Sarri:”Ringrazio i ragazzi, il pareggio sarebbe stato un’ingiustizia”

La Lazio batte il Sassuolo 2-1 all’ultimo respiro, grazie a un colpo di testa di Marusic. Aveva aperto la partita il gol di Maldini, pareggiato poi da Laurienté nel primo tempo, mentre a una manciata di minuti dal termine Isaksen aveva fallito una grande occasione. In conferenza stampa ha parlato il mister biancoceleste Maurizio Sarri, di seguito le risposte alle domande dei cronisti presenti.

Ha la sensazione che il club stia pensando a qualcosa per itifosi?

“Non lo so, sicuramente penso che qualcosa stiano pensando. Non so se la situazione si risolverà o no, ma per la squadra è avvilente e pesante. È una situazione che si può gestire nel breve periodo, non nel lungo. Spero che qualcosa sarà fatto”.

Come vede il suo futuro? Gliel’hanno chiesto a Sky…

“La domanda era su come vedevo il futuro della Lazio, non il mio. Non so come vedo il futuro della Lazio. Quando ne parleranno nei programmi… Della partita di stasera non te ne importa nulla?”.

Come sta Belahyane?

“Belahyane sta bene. Perché ho scelto Patric? Sa muovere di più il pallone con un tocco, per me ci serviva uno come lui che faceva girare palla velocemente. In passato nel Barcellona B ha fatto anche il centrocampista. In settimana lo sto provando anche nel ruolo di regista, poteva essere una cazzata come una cosa giusta (ride, ndr.)”.

Quanto c’è di suo in questa squadra e in questa vittoria? Quanto la disturba non poter dare di più?

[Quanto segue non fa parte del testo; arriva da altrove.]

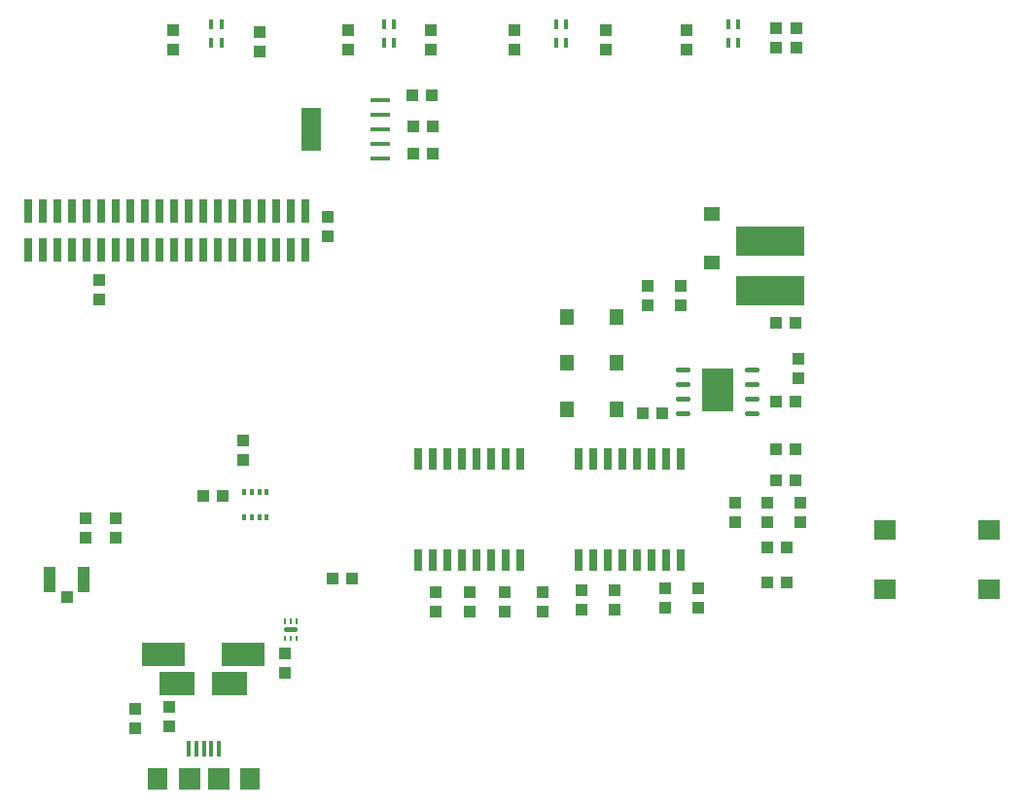
<source format=gtp>
G75*
%MOIN*%
%OFA0B0*%
%FSLAX24Y24*%
%IPPOS*%
%LPD*%
%AMOC8*
5,1,8,0,0,1.08239X$1,22.5*
%
%ADD10R,0.0433X0.0394*%
%ADD11R,0.0709X0.0157*%
%ADD12R,0.0709X0.1500*%
%ADD13R,0.0394X0.0433*%
%ADD14R,0.0138X0.0551*%
%ADD15R,0.0709X0.0748*%
%ADD16R,0.0748X0.0748*%
%ADD17R,0.0256X0.0833*%
%ADD18R,0.0579X0.0500*%
%ADD19R,0.0500X0.0579*%
%ADD20R,0.0748X0.0669*%
%ADD21C,0.0039*%
%ADD22C,0.0157*%
%ADD23R,0.0157X0.0354*%
%ADD24C,0.0165*%
%ADD25R,0.1063X0.1457*%
%ADD26R,0.2362X0.0984*%
%ADD27R,0.1200X0.0800*%
%ADD28R,0.1500X0.0800*%
%ADD29R,0.0250X0.0750*%
%ADD30R,0.0157X0.0236*%
%ADD31R,0.0413X0.0866*%
%ADD32R,0.0433X0.0433*%
D10*
X011240Y005593D03*
X011240Y006262D03*
X012398Y006319D03*
X012398Y005650D03*
X016378Y007504D03*
X016378Y008173D03*
X018019Y010726D03*
X018688Y010726D03*
X021560Y010282D03*
X021560Y009613D03*
X022700Y009613D03*
X022700Y010282D03*
X023900Y010282D03*
X023900Y009613D03*
X025220Y009613D03*
X025220Y010282D03*
X026540Y010342D03*
X026540Y009673D03*
X027680Y009673D03*
X027680Y010342D03*
X029420Y010402D03*
X029420Y009733D03*
X030560Y009733D03*
X030560Y010402D03*
X031820Y012673D03*
X031820Y013342D03*
X032900Y013342D03*
X032900Y012673D03*
X034040Y012673D03*
X034040Y013342D03*
X033980Y017593D03*
X033980Y018262D03*
X029960Y020113D03*
X029960Y020782D03*
X028820Y020782D03*
X028820Y020113D03*
X017846Y022450D03*
X017846Y023120D03*
X018560Y028873D03*
X018560Y029542D03*
X021380Y029542D03*
X021380Y028873D03*
X024260Y028873D03*
X024260Y029542D03*
X027380Y029542D03*
X027380Y028873D03*
X030140Y028873D03*
X030140Y029542D03*
X033200Y029602D03*
X033200Y028933D03*
X033920Y028933D03*
X033920Y029602D03*
X015500Y029482D03*
X015500Y028813D03*
X012560Y028873D03*
X012560Y029542D03*
X010011Y020964D03*
X010011Y020294D03*
X014950Y015482D03*
X014950Y014813D03*
X010580Y012802D03*
X010580Y012133D03*
X009560Y012133D03*
X009560Y012802D03*
D11*
X019646Y025148D03*
X019646Y025648D03*
X019646Y026148D03*
X019646Y026648D03*
X019646Y027148D03*
D12*
X017284Y026148D03*
D13*
X020765Y026245D03*
X021435Y026245D03*
X021435Y025307D03*
X020765Y025307D03*
X020753Y027290D03*
X021422Y027290D03*
X033225Y019487D03*
X033895Y019487D03*
X033895Y016787D03*
X033225Y016787D03*
X033225Y015167D03*
X033895Y015167D03*
X033895Y014087D03*
X033225Y014087D03*
X032925Y011807D03*
X033595Y011807D03*
X033595Y010607D03*
X032925Y010607D03*
X029310Y016409D03*
X028641Y016409D03*
X014257Y013563D03*
X013588Y013563D03*
D14*
X013600Y004911D03*
X013856Y004911D03*
X014112Y004911D03*
X013344Y004911D03*
X013088Y004911D03*
D15*
X012025Y003867D03*
X015175Y003867D03*
D16*
X014100Y003867D03*
X013100Y003867D03*
D17*
X013078Y021988D03*
X012578Y021988D03*
X012078Y021988D03*
X011578Y021988D03*
X011078Y021988D03*
X010578Y021988D03*
X010078Y021988D03*
X009578Y021988D03*
X009078Y021988D03*
X008578Y021988D03*
X008078Y021988D03*
X007578Y021988D03*
X007578Y023321D03*
X008078Y023321D03*
X008578Y023321D03*
X009078Y023321D03*
X009578Y023321D03*
X010078Y023321D03*
X010578Y023321D03*
X011078Y023321D03*
X011578Y023321D03*
X012078Y023321D03*
X012578Y023321D03*
X013078Y023321D03*
X013578Y023321D03*
X014078Y023321D03*
X014578Y023321D03*
X015078Y023321D03*
X015578Y023321D03*
X016078Y023321D03*
X016578Y023321D03*
X017078Y023321D03*
X017078Y021988D03*
X016578Y021988D03*
X016078Y021988D03*
X015578Y021988D03*
X015078Y021988D03*
X014578Y021988D03*
X014078Y021988D03*
X013578Y021988D03*
D18*
X031005Y021554D03*
X031005Y023247D03*
D19*
X027737Y019697D03*
X026045Y019697D03*
X026045Y018122D03*
X027737Y018122D03*
X027737Y016547D03*
X026045Y016547D03*
D20*
X036962Y012387D03*
X036962Y010379D03*
X040506Y010379D03*
X040506Y012387D03*
D21*
X016740Y009369D02*
X016740Y009211D01*
X016740Y009369D02*
X016780Y009369D01*
X016780Y009211D01*
X016740Y009211D01*
X016740Y009249D02*
X016780Y009249D01*
X016780Y009287D02*
X016740Y009287D01*
X016740Y009325D02*
X016780Y009325D01*
X016780Y009363D02*
X016740Y009363D01*
X016543Y009369D02*
X016543Y009211D01*
X016543Y009369D02*
X016583Y009369D01*
X016583Y009211D01*
X016543Y009211D01*
X016543Y009249D02*
X016583Y009249D01*
X016583Y009287D02*
X016543Y009287D01*
X016543Y009325D02*
X016583Y009325D01*
X016583Y009363D02*
X016543Y009363D01*
X016346Y009369D02*
X016346Y009211D01*
X016346Y009369D02*
X016386Y009369D01*
X016386Y009211D01*
X016346Y009211D01*
X016346Y009249D02*
X016386Y009249D01*
X016386Y009287D02*
X016346Y009287D01*
X016346Y009325D02*
X016386Y009325D01*
X016386Y009363D02*
X016346Y009363D01*
X016346Y008779D02*
X016346Y008621D01*
X016346Y008779D02*
X016386Y008779D01*
X016386Y008621D01*
X016346Y008621D01*
X016346Y008659D02*
X016386Y008659D01*
X016386Y008697D02*
X016346Y008697D01*
X016346Y008735D02*
X016386Y008735D01*
X016386Y008773D02*
X016346Y008773D01*
X016543Y008779D02*
X016543Y008621D01*
X016543Y008779D02*
X016583Y008779D01*
X016583Y008621D01*
X016543Y008621D01*
X016543Y008659D02*
X016583Y008659D01*
X016583Y008697D02*
X016543Y008697D01*
X016543Y008735D02*
X016583Y008735D01*
X016583Y008773D02*
X016543Y008773D01*
X016740Y008779D02*
X016740Y008621D01*
X016740Y008779D02*
X016780Y008779D01*
X016780Y008621D01*
X016740Y008621D01*
X016740Y008659D02*
X016780Y008659D01*
X016780Y008697D02*
X016740Y008697D01*
X016740Y008735D02*
X016780Y008735D01*
X016780Y008773D02*
X016740Y008773D01*
D22*
X016425Y008995D02*
X016425Y008995D01*
X016701Y008995D01*
X016701Y008995D01*
X016425Y008995D01*
D23*
X014198Y029084D03*
X013860Y029084D03*
X013860Y029733D03*
X014198Y029733D03*
X019765Y029733D03*
X020104Y029733D03*
X020104Y029084D03*
X019765Y029084D03*
X025671Y029084D03*
X026009Y029084D03*
X026009Y029733D03*
X025671Y029733D03*
X031576Y029733D03*
X031915Y029733D03*
X031915Y029084D03*
X031576Y029084D03*
D24*
X032214Y017907D02*
X032550Y017907D01*
X032214Y017907D02*
X032214Y017907D01*
X032550Y017907D01*
X032550Y017907D01*
X032550Y017407D02*
X032214Y017407D01*
X032214Y017407D01*
X032550Y017407D01*
X032550Y017407D01*
X032550Y016907D02*
X032214Y016907D01*
X032214Y016907D01*
X032550Y016907D01*
X032550Y016907D01*
X032550Y016407D02*
X032214Y016407D01*
X032214Y016407D01*
X032550Y016407D01*
X032550Y016407D01*
X030188Y016407D02*
X029852Y016407D01*
X029852Y016407D01*
X030188Y016407D01*
X030188Y016407D01*
X030188Y016907D02*
X029852Y016907D01*
X029852Y016907D01*
X030188Y016907D01*
X030188Y016907D01*
X030188Y017407D02*
X029852Y017407D01*
X029852Y017407D01*
X030188Y017407D01*
X030188Y017407D01*
X030188Y017907D02*
X029852Y017907D01*
X029852Y017907D01*
X030188Y017907D01*
X030188Y017907D01*
D25*
X031220Y017207D03*
D26*
X033029Y020611D03*
X033029Y022304D03*
D27*
X014466Y007127D03*
X012694Y007127D03*
D28*
X012200Y008117D03*
X014960Y008117D03*
D29*
X020940Y011367D03*
X021440Y011367D03*
X021940Y011367D03*
X022440Y011367D03*
X022940Y011367D03*
X023440Y011367D03*
X023940Y011367D03*
X024440Y011367D03*
X026460Y011367D03*
X026960Y011367D03*
X027460Y011367D03*
X027960Y011367D03*
X028460Y011367D03*
X028960Y011367D03*
X029460Y011367D03*
X029960Y011367D03*
X029960Y014817D03*
X029460Y014817D03*
X028960Y014817D03*
X028460Y014817D03*
X027960Y014817D03*
X027460Y014817D03*
X026960Y014817D03*
X026460Y014817D03*
X024440Y014817D03*
X023940Y014817D03*
X023440Y014817D03*
X022940Y014817D03*
X022440Y014817D03*
X021940Y014817D03*
X021440Y014817D03*
X020940Y014817D03*
D30*
X015764Y013700D03*
X015508Y013700D03*
X015252Y013700D03*
X014996Y013700D03*
X014996Y012834D03*
X015252Y012834D03*
X015508Y012834D03*
X015764Y012834D03*
D31*
X009481Y010707D03*
X008319Y010707D03*
D32*
X008900Y010107D03*
M02*

</source>
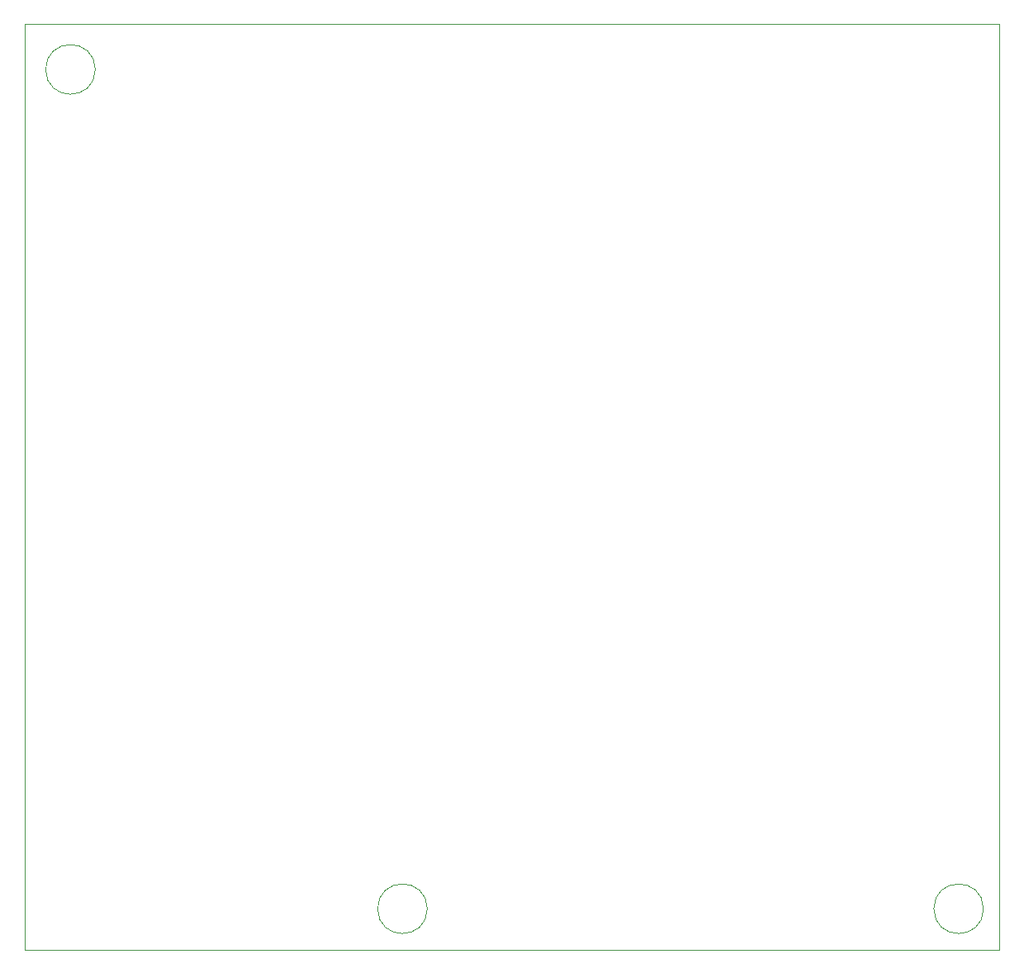
<source format=gbr>
G04 #@! TF.GenerationSoftware,KiCad,Pcbnew,(5.1.5)-3*
G04 #@! TF.CreationDate,2020-04-22T13:27:11+02:00*
G04 #@! TF.ProjectId,esp32_ym2149,65737033-325f-4796-9d32-3134392e6b69,rev?*
G04 #@! TF.SameCoordinates,Original*
G04 #@! TF.FileFunction,Profile,NP*
%FSLAX46Y46*%
G04 Gerber Fmt 4.6, Leading zero omitted, Abs format (unit mm)*
G04 Created by KiCad (PCBNEW (5.1.5)-3) date 2020-04-22 13:27:11*
%MOMM*%
%LPD*%
G04 APERTURE LIST*
%ADD10C,0.050000*%
G04 APERTURE END LIST*
D10*
X213741000Y-133096000D02*
X113792000Y-133096000D01*
X213741000Y-38100000D02*
X213741000Y-133096000D01*
X113792000Y-38100000D02*
X213741000Y-38100000D01*
X155070173Y-128905000D02*
G75*
G03X155070173Y-128905000I-2543173J0D01*
G01*
X212093173Y-128905000D02*
G75*
G03X212093173Y-128905000I-2543173J0D01*
G01*
X121034173Y-42799000D02*
G75*
G03X121034173Y-42799000I-2543173J0D01*
G01*
X113792000Y-133096000D02*
X113792000Y-38100000D01*
M02*

</source>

“Provedel, Rovella, Cataldi e Romagnoli sono assenze pesanti, ma dà ancora più merito a una squadra in difficoltà. Alla fine abbiamo fatto un secondo tempo di cuore. L’1-1 sarebbe stato un’ingiustizia: abbiamo sofferto, ma abbiamo anche fatto molto più di loro. Ringrazio i ragazzi, anche di fronte alle difficoltà hanno messo cuore e anima. Esco dalla gara convinto che se all’Olimpico c’erano 50mila dopo mezz’ora si stava 3-0”.

Come stanno Cataldi e Romagnoli?

“Cataldi ha avuto un indurimento al polpaccio, la causa va valutata domani. Romagnoli ha avuto lo stesso problema, ma la causa è un colpo preso contro l’Atalanta, aveva un ematoma. Può darsi che quello ha causato l’indurimento”.

Com’è andato Motta?

“Ha fatto una discreta partita, una sola incertezza e un paio di buone parate. Può migliorare nella distribuzione della palla con i piedi. Deve fare ancora esperienza per arrivare al top delle potenzialità che ha”.

Oggi ha visto una Lazio più simile a quella vista in Coppa Italia?

“Parlavo di efficienze fisiche e tecniche diverse tra mercoledì e domenica scorsa, questo per far capire come la condizione mentale possa cambiare la prestazione tecnica e mentale. La prestazione di oggi a sensazione è più vicina alla partita di mercoledì”.